Афанасий Кузьмич, человек внешне малоприметный, с длинной узкой лысиной, будто корова шершавым языком по голове его прошлась, тугоплечий мужичок, произвел какое-то, едва заметное движение, какой-то порыв в его мешковатом теле наметился, и сразу Ксения Авксентьевна поощрила супруга улыбкой и одновременно, словами:
— Скажи, родименький, не таись.
— А и скажу! Не заржавеет… Ежли это зять, тогда одно дело, а ежели Едик очередной, тогда другое. Что ни говори, а не каждый день мужья, то есть зятья в гости чай пить приходят. Короче говоря, тебе виднее, сынок, кто ты есть на самом деле. Ежли зять — держи пять! — протянул фонарщик руку. — А ежли сумлеваешься, так и скажи, не темни. Нам с энтим не привыкать. Дочка у нас нескучная. Нет-нет да и развеселит.

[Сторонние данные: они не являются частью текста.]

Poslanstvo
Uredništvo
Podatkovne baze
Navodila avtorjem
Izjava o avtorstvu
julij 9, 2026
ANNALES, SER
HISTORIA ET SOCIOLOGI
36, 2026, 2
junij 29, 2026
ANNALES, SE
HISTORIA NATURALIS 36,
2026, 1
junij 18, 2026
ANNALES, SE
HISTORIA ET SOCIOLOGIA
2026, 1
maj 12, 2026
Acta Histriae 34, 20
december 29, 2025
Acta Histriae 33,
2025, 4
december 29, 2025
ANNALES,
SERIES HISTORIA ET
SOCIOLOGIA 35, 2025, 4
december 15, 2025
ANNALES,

Не успел Стас решить про себя: брать ему или не брать руку фонарщика, как в дверях комнаты три молодых человека появляются. Один моложе другого, по ранжиру как бы. И ростом все трое ступенчаты: высокий бледнолицый шатен — Дашин братец Георгий, суровый, но любящий Дашу, как и все в доме, младший братец Федя, весь в отца-фонарщика (такой же сиволапый, приземистый и достаточно уравновешенный эмоционально), а промеж братьев — Илларион, Федин товарищ и дальний родственник. Глаза у этого недоверчивого большелобого юноши-подростка раскрыты настежь, распахнуты, в непреходящем как бы изумлении пребывают. Слез, сырости на их голубизне никакой вроде нету, сухие, даже как бы раскаленные зрачки, а приглядишься:; плачут глаза. Словно видят нечто, чего другие не замечают. Как сказал поэт: «Я слышу печальные звуки, которых не слышит никто». Все остальное в подростке, если ему в лицо, в глаза блестящие не смотреть, выглядело достаточно прочным. Мальчик стройный, изящный, золотоголовый. В обтрепанных модных джинсах. Благородная вельветовая курточка на плечах. Однако же Стас, когда молодые люди в дверях появились, первым делом на этого странного подростка внимание обратил. Чем-то он, если хотите, Дашу неуловимо напоминал, малолетка этот простодушно-серьезный. Страстностью, незащищенностью. Но сходство меж ними явно прослеживалось. И различие. Помимо чисто наружного: на Дашином лице теплый свет, в повадках веселость, тогда как в Илларионе-Ларике прежде всего бешеная серьезность из всего облика выпячивалась. И не живой, горячий свет исходил, а как бы электрический, без огня и дыма.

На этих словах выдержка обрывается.